The Mail says the prime minister deserves great praise and the move will send a powerful message despite being only a modest sum of money.
The Daily Telegraph notes that the scheme is still more generous than the one promised in the party manifesto and it will be introduced at the height of the next general election campaign.
There is backing for the announcement from senior Tories - Francis Maude tells the Guardian that "marriage is one of the institutions that creates glue in society, and it makes sense to recognise that".
But Labour's Chris Bryant, writing in the Independent, is dismissive of the policy. He says it is bad politics from a distant era and is offensively naive.
He labels it the "unmarried tax" and suggests it should follow the pasty tax and the charity tax into history.
Years to calamity
The report by a panel of UN scientists is described by the Guardian as "the most comprehensive assessment yet of our knowledge of climate change".
It says there could be just 30 years to calamity if the world keeps on blowing its carbon budget.
Despite those warnings, the Times thinks the report was more confident than the last one in 2007 and less alarming.
It says there is still time for a practical, technology-led transition to cleaner global energy.
The Financial Times agrees that governments must respond to the report with renewed efforts. But it also thinks the UN's process must be changed.
It describes the current six-year cycle for assessing data as "cumbersome", saying the world must be updated more frequently on the changing science.
The Times says that when the government announced more details of the sale of Royal Mail it took a gamble on outflanking the unions.
The flotation will take place before those opposed to the sale can take strike action but the paper says an unnervingly long list of risks attached to the company could cut £1bn from the Treasury's profits.

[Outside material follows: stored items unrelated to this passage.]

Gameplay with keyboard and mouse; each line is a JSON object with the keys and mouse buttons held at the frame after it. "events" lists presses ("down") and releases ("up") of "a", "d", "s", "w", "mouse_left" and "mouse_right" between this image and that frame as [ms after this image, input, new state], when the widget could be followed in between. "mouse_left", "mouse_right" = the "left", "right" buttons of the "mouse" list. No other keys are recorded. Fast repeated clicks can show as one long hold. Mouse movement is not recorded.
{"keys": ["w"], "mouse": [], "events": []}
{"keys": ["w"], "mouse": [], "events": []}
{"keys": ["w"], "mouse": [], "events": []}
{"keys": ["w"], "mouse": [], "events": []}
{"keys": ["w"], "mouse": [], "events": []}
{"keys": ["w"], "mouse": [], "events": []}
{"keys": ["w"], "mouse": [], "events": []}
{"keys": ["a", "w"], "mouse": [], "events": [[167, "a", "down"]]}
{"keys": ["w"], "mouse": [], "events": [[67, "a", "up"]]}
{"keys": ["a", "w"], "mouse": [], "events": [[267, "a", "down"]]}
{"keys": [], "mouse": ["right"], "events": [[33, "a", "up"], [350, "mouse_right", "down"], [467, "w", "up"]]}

The Daily Mail also thinks the risks for buyers are "alarming" but says it is a good bet for investors.
For the Daily Mirror, the decision to rush through the sale is grubby and cynical and it says the government should be ashamed.
The Daily Express is one of several papers to report figures from the Office for National Statistics that show an increase in centenarians.
The number of people living past 100 has shot up five-fold in 30 years.
In an editorial, the Independent notes that an ageing population is often seen as a cause for concern since working-age taxpayers have to fund a growing pension bill.
But it says we should not forget the wonder of our new-found longevity and that the figures are a triumph to be celebrated not a tragedy to be bemoaned.
Finally, the Sun pictures vegetable grower Ian Neale with his "world beating" swede, weighing in at eight-and-a-half stone.
Mr Neale, 70, from Newport, will display the veg - along with "Britain's biggest" carrot at 2ft long - at the Autumn Show in Malvern, Worcestershire.